Sept ans après les débats houleux sur la pêche profonde au Grenelle de la Mer et quatre ans après que la Commission européenne a mis une proposition de règlement sur la table, un accord sur le règlement européen encadrant la pêche profonde a enfin été trouvé aujourd’hui entre le Conseil, le
Parlement européen et la Commission. Il interdit notamment le chalutage profond au-delà de 800 mètres de profondeur.
Cette interdiction, que les ONG auraient préférée à 600 mètres, est une avancée majeure pour la sauvegarde des mers européennes. Seule ombre au tableau, le champ d’application du règlement a été restreint sous la pression de l’Espagne en excluant la plupart des eaux internationales … où pêchent les navires espagnols.

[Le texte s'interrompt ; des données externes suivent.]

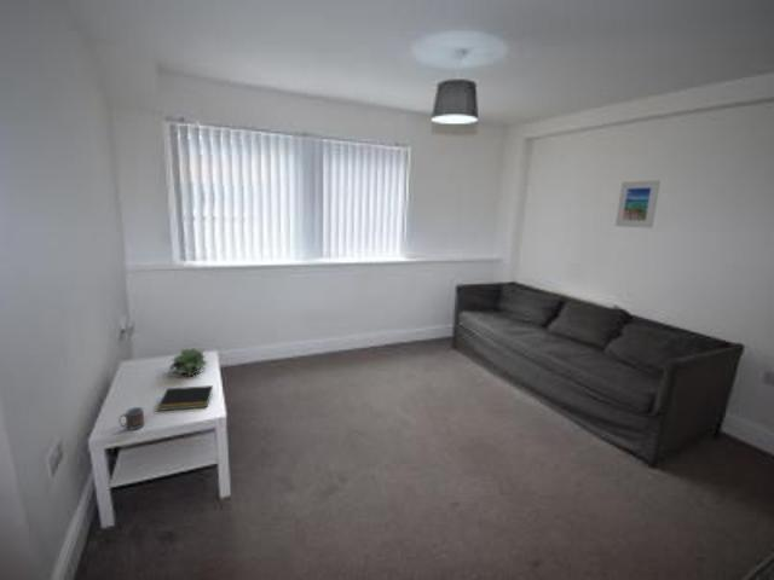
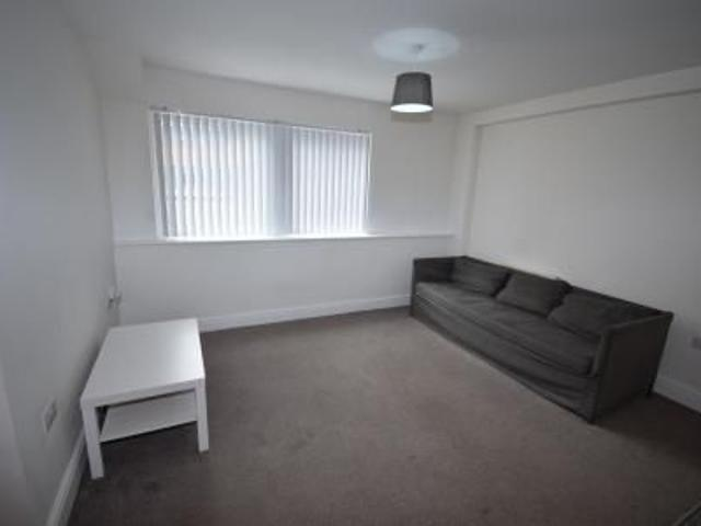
- succulent plant [168,347,209,377]
- notepad [157,384,214,412]
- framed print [614,179,662,230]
- cup [117,406,145,431]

« Cette victoire a été possible grâce à une très forte mobilisation de l’opinion publique française. Cette mobilisation a permis de rendre visible ce qui se passe dans les profondeurs : personne ne pourrait défendre un tel massacre s’il avait lieu en surface à la vue de tous. Les acteurs économiques ont été les premiers à réagir : Carrefour, Casino, Auchan et surtout Intermarché, propriétaire de la première flotte française de pêche fraîche, qui a annoncé en janvier 2014 arrêter le chalutage au-delà de 800 mètres et, en mars 2016, arrêter toute pêche profonde d’ici 2025. Côté gouvernement, il aura fallu trois ans pour obtenir, en novembre dernier, le revirement de position de la France : après avoir bloqué les négociations européennes, la France a, sous l’impulsion de Ségolène Royal, soutenu l’interdiction du chalutage à 800m ce qui a été décisif. Ce combat montre la force d’une opinion publique mobilisée pour faire changer les acteurs économiques et politiques » réagit Pascal Canfin, directeur général du WWF France.
« En France, cette bataille a été marquée pendant longtemps par l’opacité sur les données scientifiques et économiques. La publication des données de l’Ifremer, réclamée depuis 2009 et obtenue en 2014, a permis d’objectiver le débat en montrant qu’un seul navire serait concerné par une interdiction à 800 mètres et en soulignant l’importance de l’impact du chalutage de fond sur des espèces menacées d’extinction. Les décisions prises par les grands acteurs économiques français ont permis au gouvernement d’avancer. C’est aussi en faisant toute la lumière sur la réalité du marché des centrales à charbon dans le monde, que les ONG ont obtenu la fin des soutiens de la France aux exportations. On gagne toujours à mettre sur la table l’ensemble des données. Si certains acteurs le craignent, les ONG le réclament » souligne Isabelle Autissier, présidente du WWF France.